On Fri, Sep 7, 2012 at 5:18 AM, Mike Kelly <
mikeke...@gmail.com> wrote:
> On Fri, Sep 7, 2012 at 11:57 AM, Jon Moore <
jo...@jjmoore.net> wrote:
>> On Sep 7, 2012, at 6:14 AM, Mike Kelly <
mikeke...@gmail.com> wrote:
>>> Aside from all that, Link headers aren't that easy to work with since
>>> the tool support is relatively thin on the ground,
I find them quite easy to work with, personally.
>> But we're willing to write code to parse the links out of a media type?
>
> parsing JSON is trivial in most languages. If your media type is well
> designed getting the links out should also be equally trivial.
Parsing link headers is also trivial. But with header i only have to
write and maintain that code once, rather than once per media type.
That setting doesn't effect the response header, does it? In my
experience the response is where most link header fields go, not the
request.
Also, that setting seems to limit the size of individual header
fields, not the header as a whole.
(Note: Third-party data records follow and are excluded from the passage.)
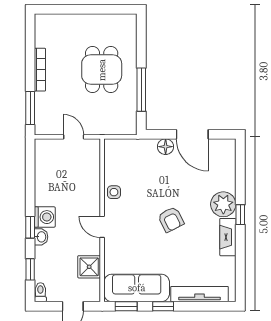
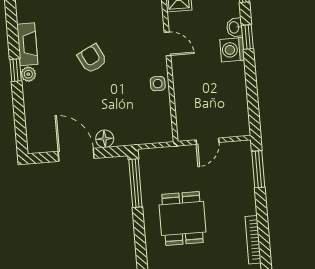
bookcase: (40, 70) -> (253, 240), moved
window: (141, 90) -> (135, 183), moved
door: (74, 137) -> (207, 141), hinge flipped
plant: (223, 204) -> (28, 74), width x0.53, depth x0.53

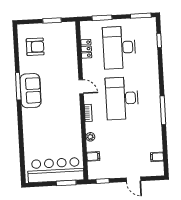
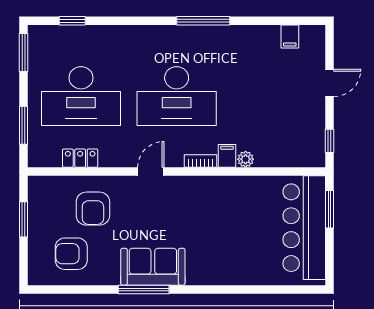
armchair: (35, 47) -> (71, 254), turned -90
armchair: (60, 57) -> (93, 209), added
filing cabinet: (93, 156) -> (227, 156), moved

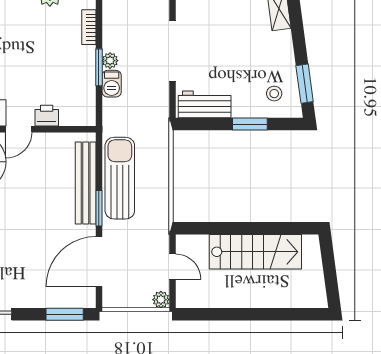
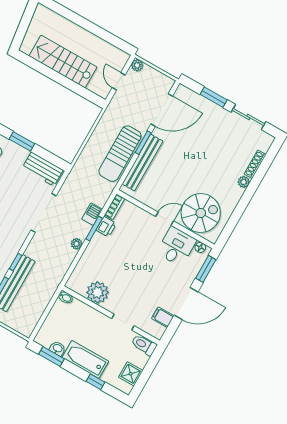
bookcase: (89, 27) -> (115, 207), moved
plant: (110, 61) -> (77, 244), moved
printer: (47, 116) -> (106, 227), moved, turned -90
window: (65, 314) -> (214, 97), moved

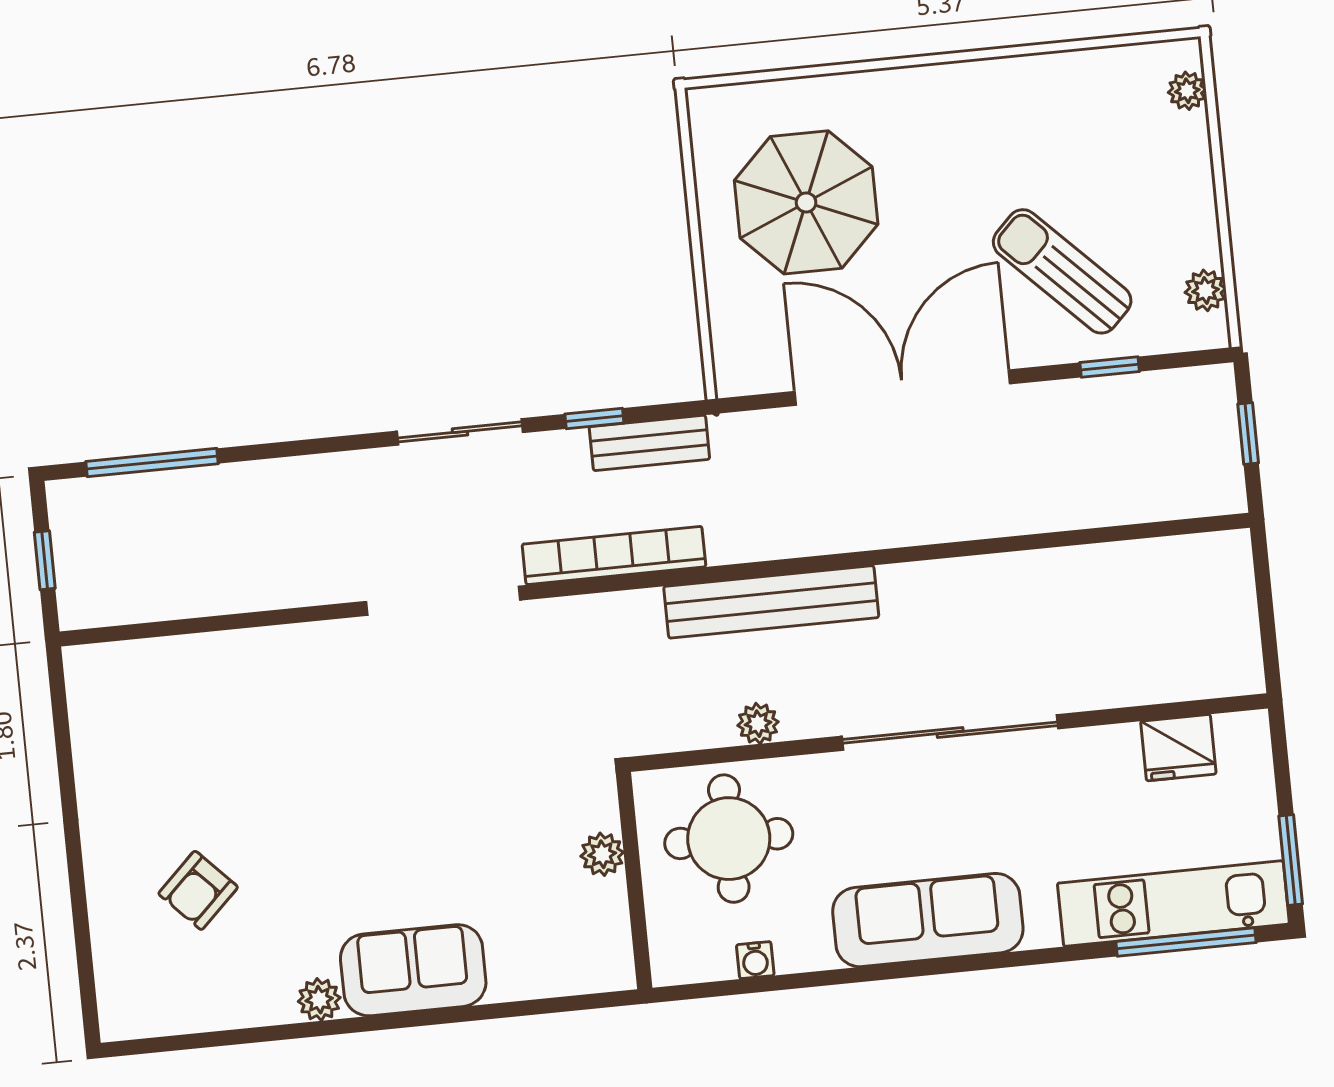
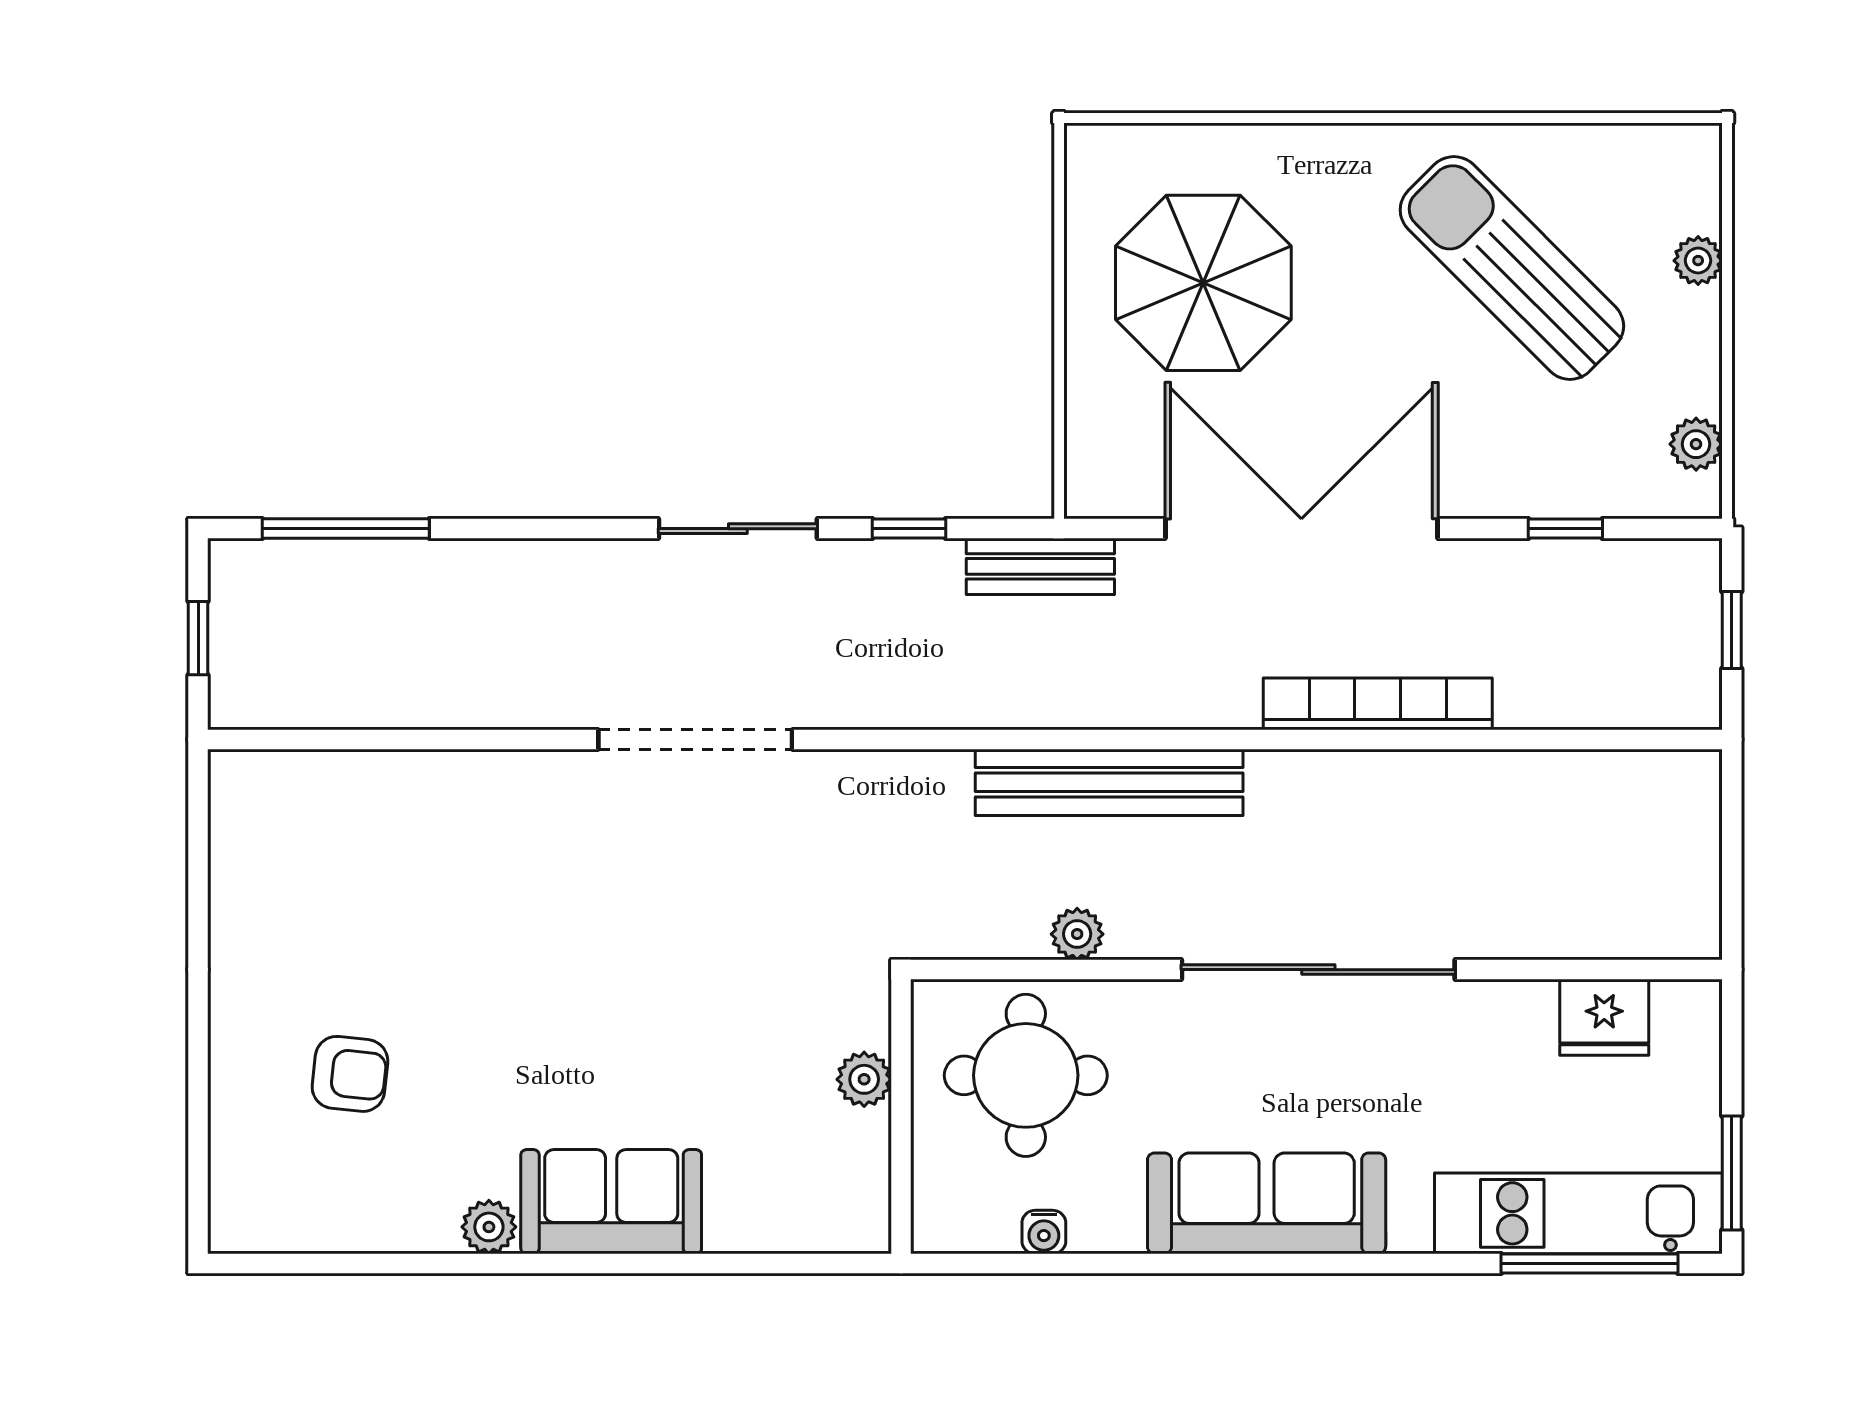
plant: (1187, 91) -> (1698, 261), moved
sun lounger: (1062, 271) -> (1512, 268), moved, width x1.36, depth x1.34
bench: (649, 443) -> (1040, 566), moved
bookcase: (614, 555) -> (1378, 704), moved
armchair: (198, 890) -> (350, 1074), turned -130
So each link field in the header
would be prevented from exceeding 8k. My links are rarely that large.
:)
I have never experienced, nor have i heard of anyone else experiencing
*any* issues related to intermediates messing with or stripping entity
header fields. I would be *shocked* if i ever do. Any intermediate
that did so would, imo, be inexcusably broken.